Data block >>
↓

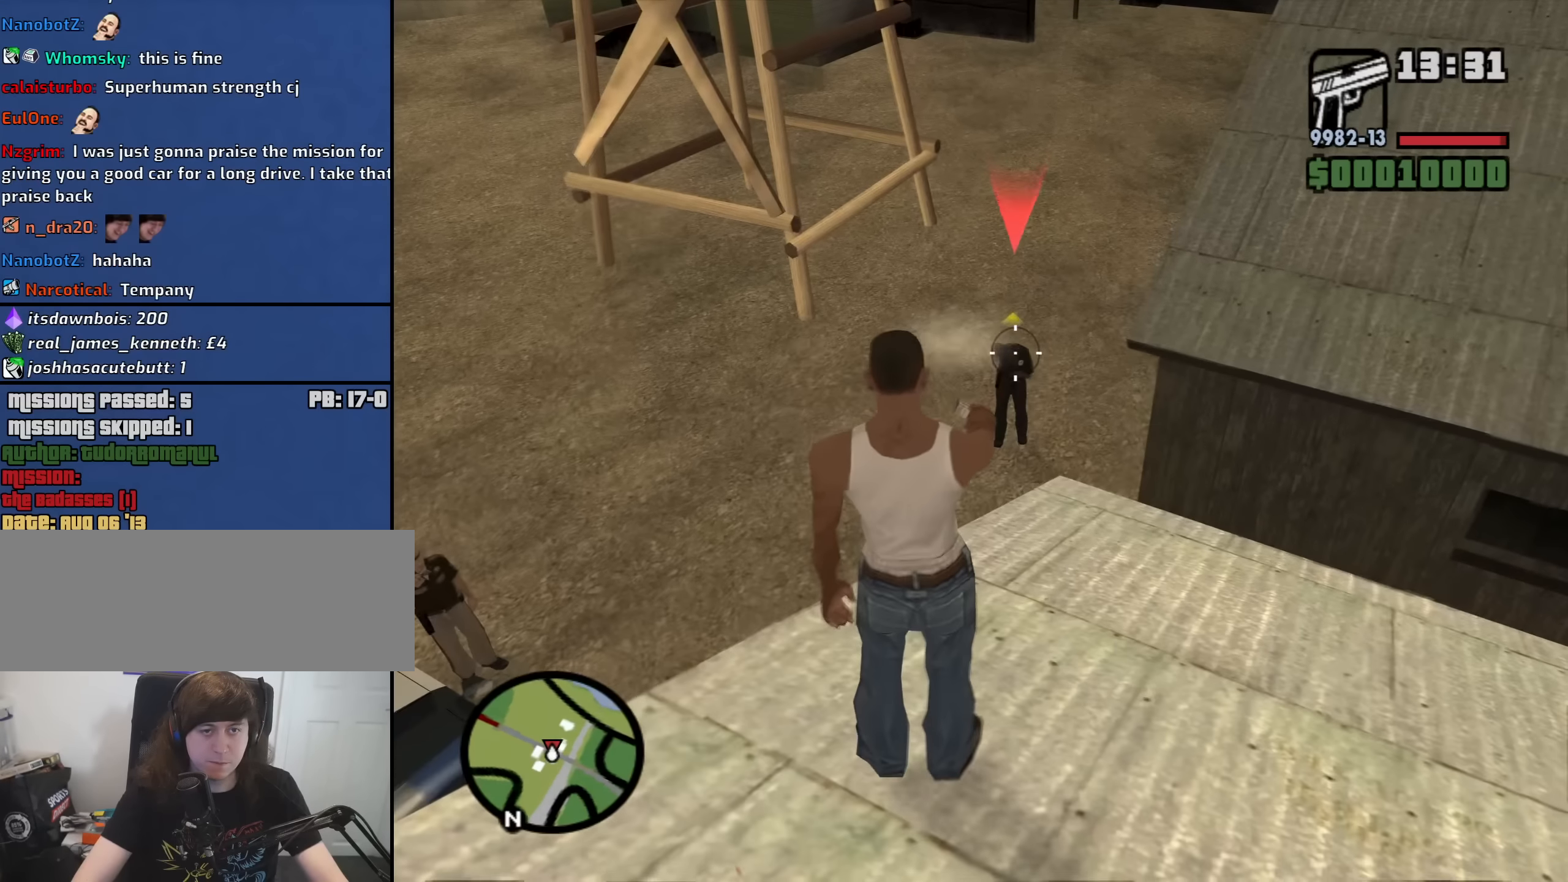
{"keys": ["d"], "mouse": [], "events": [[100, "mouse_left", "up"], [417, "d", "down"], [467, "mouse_right", "up"]]}
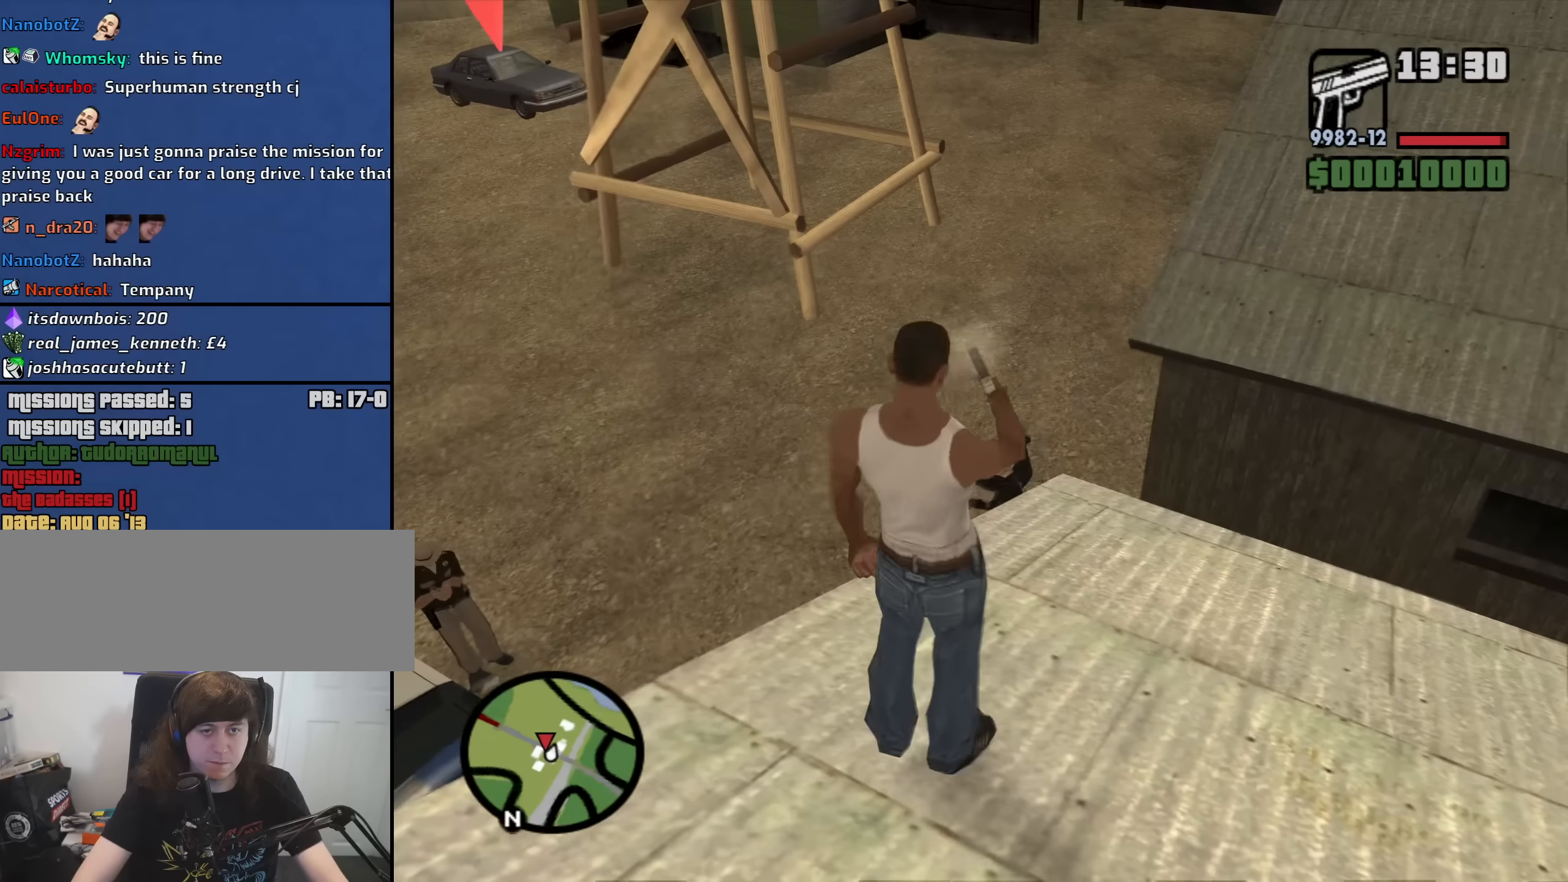
{"keys": ["a"], "mouse": [], "events": [[117, "s", "down"], [150, "d", "up"], [200, "a", "down"], [433, "s", "up"]]}
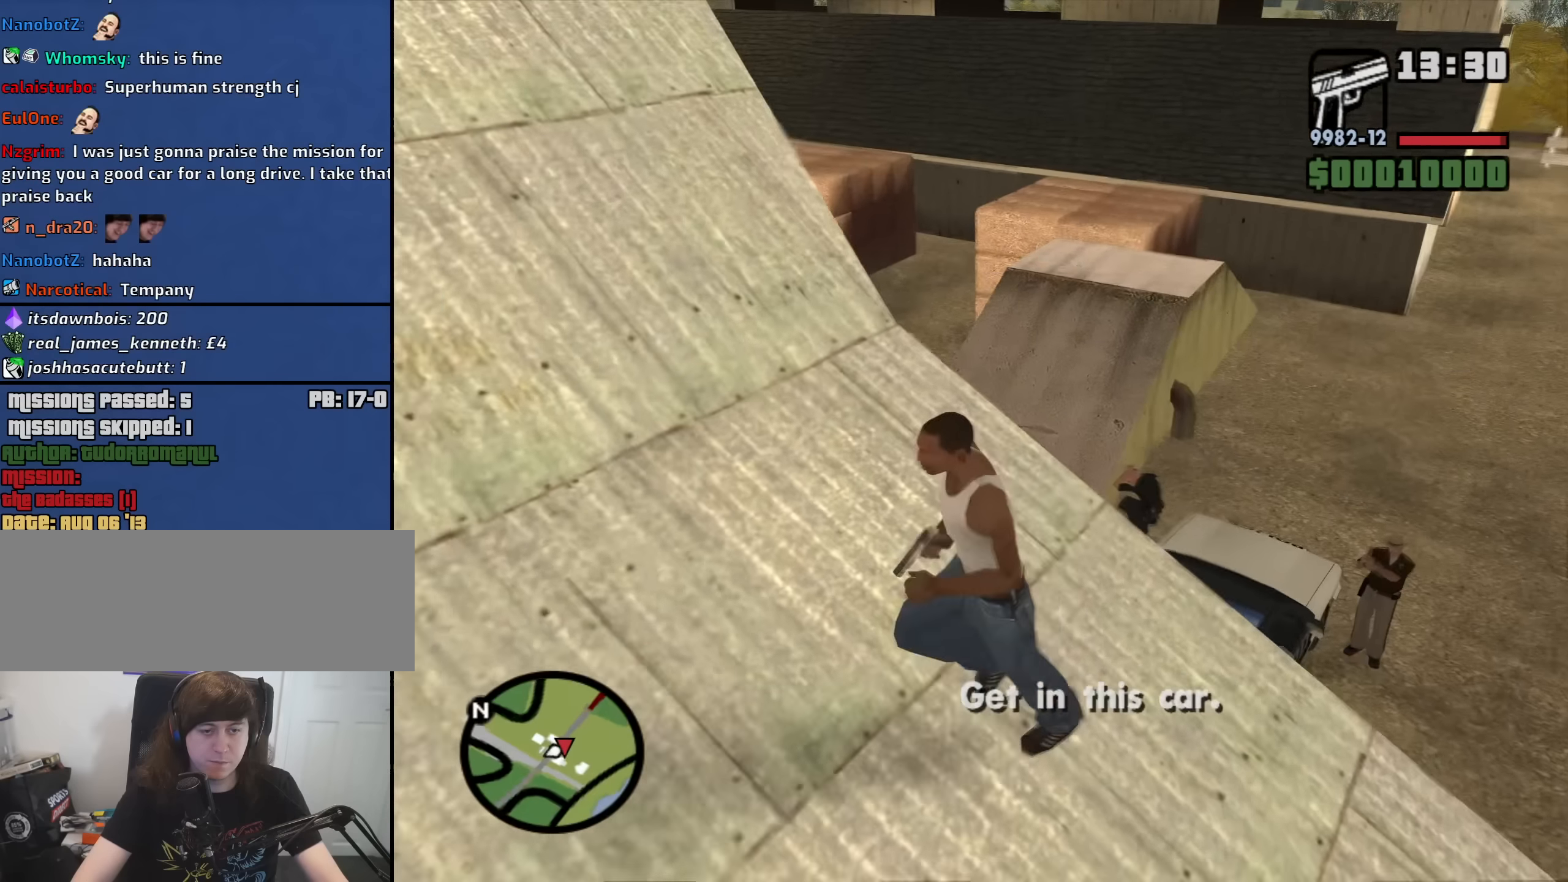
{"keys": ["space", "w"], "mouse": [], "events": [[83, "w", "down"], [266, "space", "down"], [316, "space", "up"], [500, "a", "up"], [500, "space", "down"]]}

↑

Task to carry out >> The listing is to be reproduced in full and exactly, except that its pictures are to be dropped.

Exercise response >>
{"keys": ["d"], "mouse": [], "events": [[100, "mouse_left", "up"], [417, "d", "down"], [467, "mouse_right", "up"]]}
{"keys": ["a"], "mouse": [], "events": [[117, "s", "down"], [150, "d", "up"], [200, "a", "down"], [433, "s", "up"]]}
{"keys": ["space", "w"], "mouse": [], "events": [[83, "w", "down"], [266, "space", "down"], [316, "space", "up"], [500, "a", "up"], [500, "space", "down"]]}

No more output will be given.